Abstract

Ventricular fibrillation (VF) is a catastrophic complication of spontaneous (type 1) acute myocardial infarction (AMI). This study sought to clarify the angiographic coronary characteristics related to out-of-hospital VF in AMI patients. We retrospectively reviewed 464 consecutive cases of suspicious AMI, including type 1 AMI, with or without out-of-hospital VF. In addition to patient demographics, proximal left coronary artery (LCA) disease, multivessel disease (MVD), and chronic total occlusion (CTO) were assessed via coronary angiography and compared between patients with and without out-of-hospital VF. Coronary angiography was evaluated for 74 patients with out-of-hospital VF and for 237 without. Male sex (93.2 vs. 83.1%; P = 0.036), Killip class ≥ 2 (89.2 vs. 16.5%; P < 0.001), and ST elevation myocardial infarction (83.8 vs. 66.7%; P = 0.003) were more frequent in the out-of-hospital VF group.

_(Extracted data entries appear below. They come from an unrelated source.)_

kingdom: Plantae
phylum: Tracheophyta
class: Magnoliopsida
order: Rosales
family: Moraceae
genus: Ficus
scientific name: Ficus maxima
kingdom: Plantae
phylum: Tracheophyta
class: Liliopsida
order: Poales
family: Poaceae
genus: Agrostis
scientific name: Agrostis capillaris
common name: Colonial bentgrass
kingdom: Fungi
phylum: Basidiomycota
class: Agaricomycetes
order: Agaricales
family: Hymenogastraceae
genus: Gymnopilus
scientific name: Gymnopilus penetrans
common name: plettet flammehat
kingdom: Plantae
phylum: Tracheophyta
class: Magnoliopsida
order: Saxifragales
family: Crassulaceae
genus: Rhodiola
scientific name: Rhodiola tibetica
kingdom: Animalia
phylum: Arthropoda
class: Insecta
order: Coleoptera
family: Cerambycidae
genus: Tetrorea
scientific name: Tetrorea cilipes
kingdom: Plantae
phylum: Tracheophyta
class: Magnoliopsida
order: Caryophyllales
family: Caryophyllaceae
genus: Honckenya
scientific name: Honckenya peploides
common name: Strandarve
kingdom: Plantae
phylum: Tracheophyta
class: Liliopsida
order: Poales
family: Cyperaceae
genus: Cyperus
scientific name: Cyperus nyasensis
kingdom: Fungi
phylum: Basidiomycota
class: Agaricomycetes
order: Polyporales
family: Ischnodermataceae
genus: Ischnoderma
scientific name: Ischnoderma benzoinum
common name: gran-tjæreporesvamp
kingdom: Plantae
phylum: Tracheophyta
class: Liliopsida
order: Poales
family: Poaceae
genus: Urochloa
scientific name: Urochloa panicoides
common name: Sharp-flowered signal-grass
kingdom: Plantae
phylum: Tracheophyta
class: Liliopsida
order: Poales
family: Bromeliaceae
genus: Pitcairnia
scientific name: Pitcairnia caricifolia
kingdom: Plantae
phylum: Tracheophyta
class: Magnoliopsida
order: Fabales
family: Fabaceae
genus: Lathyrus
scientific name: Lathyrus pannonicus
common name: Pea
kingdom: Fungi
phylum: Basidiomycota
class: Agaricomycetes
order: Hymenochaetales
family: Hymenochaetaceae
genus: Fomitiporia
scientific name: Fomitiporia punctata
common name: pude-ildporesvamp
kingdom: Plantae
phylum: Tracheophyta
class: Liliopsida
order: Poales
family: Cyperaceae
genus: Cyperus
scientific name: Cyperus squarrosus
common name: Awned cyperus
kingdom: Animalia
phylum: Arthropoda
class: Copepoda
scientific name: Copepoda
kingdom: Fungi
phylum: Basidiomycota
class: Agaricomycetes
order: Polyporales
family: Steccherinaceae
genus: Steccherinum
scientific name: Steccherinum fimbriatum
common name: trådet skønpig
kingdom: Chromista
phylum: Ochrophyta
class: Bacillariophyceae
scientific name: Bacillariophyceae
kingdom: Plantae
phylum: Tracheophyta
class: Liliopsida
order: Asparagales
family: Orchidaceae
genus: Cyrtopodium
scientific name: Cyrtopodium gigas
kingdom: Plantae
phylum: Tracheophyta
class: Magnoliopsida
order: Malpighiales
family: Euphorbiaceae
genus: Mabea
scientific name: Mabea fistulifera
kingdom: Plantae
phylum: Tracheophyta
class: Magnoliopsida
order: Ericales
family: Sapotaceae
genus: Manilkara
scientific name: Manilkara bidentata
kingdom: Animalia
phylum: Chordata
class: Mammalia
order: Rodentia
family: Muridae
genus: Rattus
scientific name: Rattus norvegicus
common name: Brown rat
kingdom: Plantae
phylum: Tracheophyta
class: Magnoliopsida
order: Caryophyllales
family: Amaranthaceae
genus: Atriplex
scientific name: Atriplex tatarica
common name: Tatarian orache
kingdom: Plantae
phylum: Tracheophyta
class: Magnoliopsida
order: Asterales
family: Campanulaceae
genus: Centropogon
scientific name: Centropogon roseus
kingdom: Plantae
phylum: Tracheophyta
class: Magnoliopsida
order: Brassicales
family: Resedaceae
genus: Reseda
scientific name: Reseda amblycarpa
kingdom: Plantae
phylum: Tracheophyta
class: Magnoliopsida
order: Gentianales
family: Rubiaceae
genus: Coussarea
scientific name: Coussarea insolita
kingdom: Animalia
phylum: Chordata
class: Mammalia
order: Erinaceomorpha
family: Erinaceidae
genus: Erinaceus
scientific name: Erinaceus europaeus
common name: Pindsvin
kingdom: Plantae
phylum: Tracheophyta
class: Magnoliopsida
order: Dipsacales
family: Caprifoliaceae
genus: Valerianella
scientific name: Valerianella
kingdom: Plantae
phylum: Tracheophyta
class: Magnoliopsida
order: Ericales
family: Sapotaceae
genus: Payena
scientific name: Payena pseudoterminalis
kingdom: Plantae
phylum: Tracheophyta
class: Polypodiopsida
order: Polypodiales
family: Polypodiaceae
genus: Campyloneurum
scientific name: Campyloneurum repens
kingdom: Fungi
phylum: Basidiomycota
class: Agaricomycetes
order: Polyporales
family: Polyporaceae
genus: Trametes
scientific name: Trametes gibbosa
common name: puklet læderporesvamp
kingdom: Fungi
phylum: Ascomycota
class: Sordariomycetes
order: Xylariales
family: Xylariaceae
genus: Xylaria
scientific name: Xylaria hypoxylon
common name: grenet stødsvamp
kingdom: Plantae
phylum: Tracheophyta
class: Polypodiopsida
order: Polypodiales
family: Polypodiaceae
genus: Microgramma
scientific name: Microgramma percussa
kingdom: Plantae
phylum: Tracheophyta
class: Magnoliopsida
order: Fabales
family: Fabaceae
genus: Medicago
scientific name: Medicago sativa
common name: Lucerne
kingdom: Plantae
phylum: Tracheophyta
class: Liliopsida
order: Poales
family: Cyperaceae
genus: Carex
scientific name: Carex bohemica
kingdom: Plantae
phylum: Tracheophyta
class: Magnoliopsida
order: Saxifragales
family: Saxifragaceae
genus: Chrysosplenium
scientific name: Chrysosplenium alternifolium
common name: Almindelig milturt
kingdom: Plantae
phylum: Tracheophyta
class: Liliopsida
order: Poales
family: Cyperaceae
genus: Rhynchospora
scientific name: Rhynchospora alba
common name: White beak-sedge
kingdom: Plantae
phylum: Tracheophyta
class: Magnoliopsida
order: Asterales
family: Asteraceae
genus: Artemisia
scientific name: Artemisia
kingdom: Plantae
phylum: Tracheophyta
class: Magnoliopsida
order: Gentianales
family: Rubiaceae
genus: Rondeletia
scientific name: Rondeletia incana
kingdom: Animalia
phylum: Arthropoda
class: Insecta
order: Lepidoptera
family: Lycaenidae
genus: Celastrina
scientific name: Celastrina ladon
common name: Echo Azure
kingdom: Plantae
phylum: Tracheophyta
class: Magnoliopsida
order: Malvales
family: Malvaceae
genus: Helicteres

The culprit lesions located in the proximal left coronary artery (62.2 vs. 29.5%; P < 0.001), MVD (75.7 vs. 41.8%, P < 0.001), and CTO (43.2 vs. 10.5%, P < 0.001) were more frequently observed in patients with out-of-hospital VF. Multivariate logistic regression analysis identified the culprit lesion located in the proximal LCA [odds ratio (OR) 2.86; 95% confidence interval (CI) 1.34-6.08], the presence of CTO (OR 8.52; 95% CI 3.35-21.65), and MVD (OR 3.69; 95% CI 1.57-8.65) as predictors of out-of-hospital VF. For type 1 AMI patients, advanced disease burden including the culprit lesion located in the proximal LCA and coexistence of CTO or MVD might be associated with out-of-hospital VF.